HIV-positive women living in the United Kingdom and Ireland have experienced a stillbirth rate twice that of their HIV-negative peers during the past decade, aidsmap reports. However, the rate has steadily declined during this period and is now just 50 percent higher than that of the general population.

Researchers from the National Study of HIV in Pregnancy and Childhood (NSHPC) study analyzed the stillbirth rate and associated risk factors among U.K. and Irish women with HIV who delivered babies between 2007 and 2015. The investigators looked at data from single births delivered at the 24th week of gestation or later. Those infants born with no signs of life were considered stillbirths.

Eighty-nine out of 10,405 pregnancies were stillborn, for a rate of 0.9 percent. The estimated stillborn rate in the general population in the United Kingdom and Ireland is 0.4 percent. The stillbirth rate among the HIV-positive women declined over time, from 1.1 percent during 2007 to 2009 to 0.8 percent during 2010 to 2012 and 0.6 percent during 2013 to 2015.
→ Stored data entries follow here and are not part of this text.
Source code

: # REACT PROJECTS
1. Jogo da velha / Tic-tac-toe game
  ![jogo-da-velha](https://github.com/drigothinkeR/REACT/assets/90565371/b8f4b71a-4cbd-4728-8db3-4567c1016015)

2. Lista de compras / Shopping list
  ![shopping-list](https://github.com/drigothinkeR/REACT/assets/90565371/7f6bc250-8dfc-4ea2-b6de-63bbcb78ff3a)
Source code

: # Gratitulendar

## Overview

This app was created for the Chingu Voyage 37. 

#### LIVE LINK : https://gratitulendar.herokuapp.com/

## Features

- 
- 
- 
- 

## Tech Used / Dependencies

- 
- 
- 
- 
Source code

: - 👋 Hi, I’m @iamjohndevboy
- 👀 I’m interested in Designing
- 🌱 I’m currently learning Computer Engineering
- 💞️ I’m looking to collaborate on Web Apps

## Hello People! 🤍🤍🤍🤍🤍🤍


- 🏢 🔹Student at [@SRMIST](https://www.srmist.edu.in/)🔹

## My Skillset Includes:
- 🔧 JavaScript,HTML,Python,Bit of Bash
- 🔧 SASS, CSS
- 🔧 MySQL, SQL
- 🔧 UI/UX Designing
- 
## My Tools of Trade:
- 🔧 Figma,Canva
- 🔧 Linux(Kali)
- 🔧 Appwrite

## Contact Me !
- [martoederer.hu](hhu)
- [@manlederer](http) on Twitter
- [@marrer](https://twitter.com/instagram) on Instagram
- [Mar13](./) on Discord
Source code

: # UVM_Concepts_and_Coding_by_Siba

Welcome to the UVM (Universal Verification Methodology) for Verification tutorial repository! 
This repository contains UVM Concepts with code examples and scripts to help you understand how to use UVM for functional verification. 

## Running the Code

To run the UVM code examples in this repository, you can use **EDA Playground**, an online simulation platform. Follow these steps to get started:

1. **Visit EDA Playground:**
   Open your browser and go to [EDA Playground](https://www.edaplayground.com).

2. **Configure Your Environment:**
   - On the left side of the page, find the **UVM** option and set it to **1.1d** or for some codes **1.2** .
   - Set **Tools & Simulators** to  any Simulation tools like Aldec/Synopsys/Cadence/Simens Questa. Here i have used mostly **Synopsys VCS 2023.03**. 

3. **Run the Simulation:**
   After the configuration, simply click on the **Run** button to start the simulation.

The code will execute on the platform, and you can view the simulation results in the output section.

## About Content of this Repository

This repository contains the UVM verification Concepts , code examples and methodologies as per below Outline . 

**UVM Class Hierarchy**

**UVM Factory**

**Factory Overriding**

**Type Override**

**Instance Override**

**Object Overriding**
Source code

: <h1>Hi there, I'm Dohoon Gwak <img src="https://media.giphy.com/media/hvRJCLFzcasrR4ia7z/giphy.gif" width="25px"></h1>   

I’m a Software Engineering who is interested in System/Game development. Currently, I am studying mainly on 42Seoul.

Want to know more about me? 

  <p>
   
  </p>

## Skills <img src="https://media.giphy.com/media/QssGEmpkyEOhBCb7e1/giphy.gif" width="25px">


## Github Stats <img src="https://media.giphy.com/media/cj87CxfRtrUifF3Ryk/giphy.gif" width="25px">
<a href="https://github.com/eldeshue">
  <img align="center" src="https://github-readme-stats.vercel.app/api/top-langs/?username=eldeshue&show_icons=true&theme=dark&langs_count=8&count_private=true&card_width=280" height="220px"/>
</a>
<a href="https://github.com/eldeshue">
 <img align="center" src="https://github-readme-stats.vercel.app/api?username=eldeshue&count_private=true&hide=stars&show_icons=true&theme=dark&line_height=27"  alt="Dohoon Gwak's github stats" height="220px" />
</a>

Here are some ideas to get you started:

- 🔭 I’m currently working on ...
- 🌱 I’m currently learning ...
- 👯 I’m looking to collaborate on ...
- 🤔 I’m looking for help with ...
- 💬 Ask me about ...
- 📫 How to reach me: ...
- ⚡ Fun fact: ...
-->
Compared with women born in Europe, women whose country of origin was in sub-Saharan Africa were 3.26 times more likely to have a stillbirth, and women from other regions of the world were 5.59 times more likely to have a stillbirth.

After adjusting the data for various factors, the researchers found that having a first CD4 count test result of below 350 during pregnancy was associated with a 1.73-fold greater likelihood of a stillbirth compared with a CD4 result of 350 or above. Compared with those not on their first pregnancy, those women having their first pregnancy were 1.85-fold more likely to have a stillbirth. Compared with those younger than 28, those older than 36 were 4.12-fold more likely to have a stillbirth.